WHAT TO WORK ON
Locate, in the data below, the line that contains "background: radial-gradient(circle at" and the line that contains "border-bottom:1px solid #e2e4e7;"; reproduce exactly those two lines and every line between them, nothing more.

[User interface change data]
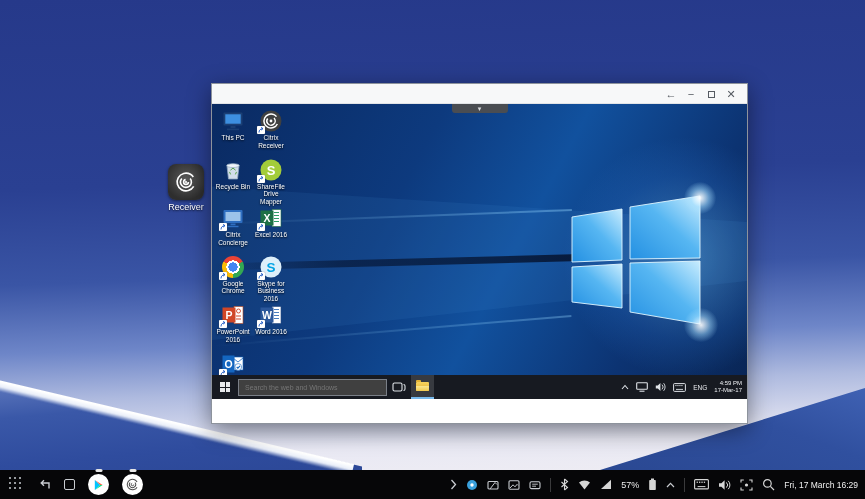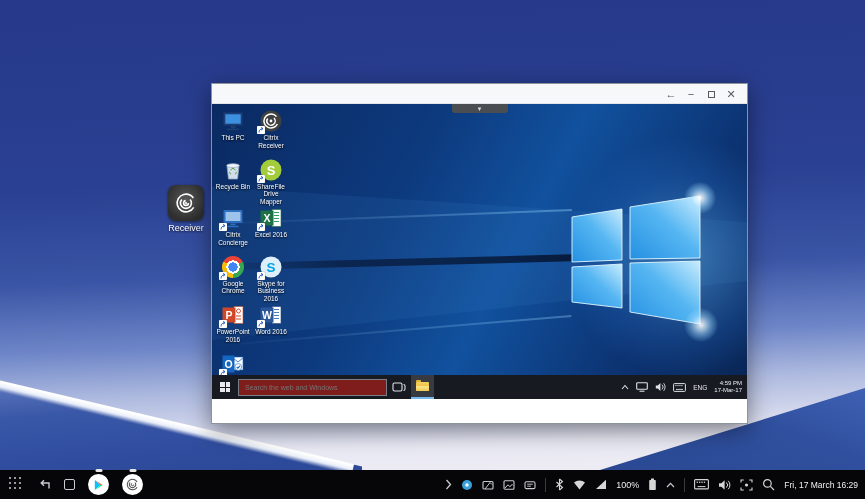--- a/index.html
+++ b/index.html
@@ -13,21 +13,21 @@
     clip-path: polygon(0 0, 100% 96%, 100% 100%, 0 100%);
     background: linear-gradient(175deg,#5d77bd 0%,#3a58a8 30%,#2f4c9e 70%,#2c4897 100%); }
   .snow-crest { position:absolute; left:-6px; top:379px; width:370px; height:11px;
     background: linear-gradient(180deg,#ffffff 12%,#e9eef9 55%, rgba(233,238,249,0));
     transform-origin:0 0; transform: rotate(13.3deg); filter: blur(0.7px); }
   .hill-right { position:absolute; left:600px; top:388px; width:265px; height:82px;
     clip-path: polygon(100% 0, 100% 100%, 0 100%);
     background: linear-gradient(200deg,#3f61b3 0%,#30509f 40%,#2a4892 100%); }
 
   
-  .host-icon { position:absolute; left:164px; top:185px; width:44px; text-align:center; cursor:default; }
+  .host-icon { position:absolute; left:164px; top:164px; width:44px; text-align:center; cursor:default; }
   .receiver-badge { width:36px; height:36px; margin:0 auto; border-radius:8px;
     background: radial-gradient(circle at 50% 42%, #5a5a5a 0%, #2e2e2e 75%);
     box-shadow: 0 1px 3px rgba(0,0,0,.5); display:flex; align-items:center; justify-content:center; }
   .host-icon-label { margin-top:2px; font-size:9px; color:#fff; text-shadow:0 1px 2px rgba(0,0,0,.8); }
 
   
   .cw { position:absolute; left:211px; top:83px; width:537px; height:341px;
     background:#fff; border:1px solid #8d939c; box-shadow:0 6px 22px rgba(0,0,0,.45); }
   .titlebar { height:20px; background:#f7f8f9; border-bottom:1px solid #e2e4e7;
     display:flex; align-items:center; justify-content:flex-end; padding-right:6px; }
@@ -71,21 +71,21 @@
     background:
       radial-gradient(circle, #4285f4 0 29%, #ffffff 30% 42%, transparent 43%),
       conic-gradient(from 300deg, #ea4335 0 120deg, #34a853 120deg 240deg, #fbbc05 240deg 360deg); }
 
   
   .remote-taskbar { position:absolute; left:0; bottom:0; width:535px; height:24px; background:#171a21;
     display:flex; align-items:stretch; }
   .rt-start { width:26px; display:flex; align-items:center; justify-content:center; cursor:pointer; }
   .winlogo { width:10px; height:10px; display:grid; grid-template-columns:1fr 1fr; grid-template-rows:1fr 1fr; gap:1px; }
   .winlogo span { background:#e8eaed; }
-  .rt-search { width:149px; height:17px; align-self:center; background:#7f1d1d;
+  .rt-search { width:149px; height:17px; align-self:center; background:#404040;
     border:1px solid #7a7f87; display:flex; align-items:center; }
   .rt-search input { width:100%; border:none; outline:none; background:transparent;
     font-size:7px; color:#a7adb5; padding-left:6px; font-family:"Liberation Sans",sans-serif; }
   .rt-taskview { width:24px; display:flex; align-items:center; justify-content:center; cursor:pointer; }
   .rt-explorer { width:23px; display:flex; align-items:center; justify-content:center;
     background:rgba(255,255,255,.14); border-bottom:2px solid #76b9ed; cursor:pointer; }
   .folder { width:13px; height:9px; background:linear-gradient(#f7d25c,#e3b335); border-radius:1px; position:relative; }
   .folder:before { content:""; position:absolute; top:-2px; left:0; width:5px; height:2px; background:#e3b335; border-radius:1px 1px 0 0; }
   .folder:after { content:""; position:absolute; left:0; bottom:0; width:13px; height:5px; background:linear-gradient(#fbe68e,#f0c94e); border-radius:0 0 1px 1px; }
   .rt-tray { margin-left:auto; display:flex; align-items:center; gap:7px; padding-right:5px; }
@@ -472,21 +472,21 @@
       <span class="sep"></span>
       <svg width="9" height="13" viewBox="0 0 9 13" class="ico">
         <path d="M4.5 1 L4.5 12 M4.5 1 L7.5 3.5 L1.5 9 M4.5 12 L7.5 9.5 L1.5 4" fill="none" stroke="#d6d6d6" stroke-width="1.1"></path>
         </svg>
       <svg width="13" height="11" viewBox="0 0 13 11" class="ico">
         <path d="M1 3.4 A8.5 8.5 0 0 1 12 3.4 L6.5 10.5 Z" fill="#d6d6d6"></path>
         </svg>
       <svg width="12" height="11" viewBox="0 0 12 11" class="ico">
         <path d="M1 10 L11 10 L11 0.8 Z" fill="#d6d6d6"></path>
         </svg>
-      <span class="ht-batt-label">100%</span>
+      <span class="ht-batt-label">57%</span>
       <svg width="9" height="13" viewBox="0 0 9 13" class="ico">
         <rect x="3" y="0.5" width="3" height="1.6" fill="#d6d6d6"></rect>
         <rect x="1.2" y="2.1" width="6.6" height="10" rx="0.8" fill="#d6d6d6"></rect>
         </svg>
       <svg width="9" height="6" viewBox="0 0 9 6" class="ico">
         <polyline points="1,5 4.5,1.3 8,5" fill="none" stroke="#c9ccd1" stroke-width="1.2"></polyline>
         </svg>
       <span class="sep"></span>
       <svg width="15" height="11" viewBox="0 0 15 11" class="ico">
         <rect x="0.6" y="0.6" width="13.8" height="9.3" rx="1" fill="none" stroke="#d6d6d6" stroke-width="1.1"></rect>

RESPONSE
     background: radial-gradient(circle at 50% 42%, #5a5a5a 0%, #2e2e2e 75%);
     box-shadow: 0 1px 3px rgba(0,0,0,.5); display:flex; align-items:center; justify-content:center; }
   .host-icon-label { margin-top:2px; font-size:9px; color:#fff; text-shadow:0 1px 2px rgba(0,0,0,.8); }
 
   
   .cw { position:absolute; left:211px; top:83px; width:537px; height:341px;
     background:#fff; border:1px solid #8d939c; box-shadow:0 6px 22px rgba(0,0,0,.45); }
   .titlebar { height:20px; background:#f7f8f9; border-bottom:1px solid #e2e4e7;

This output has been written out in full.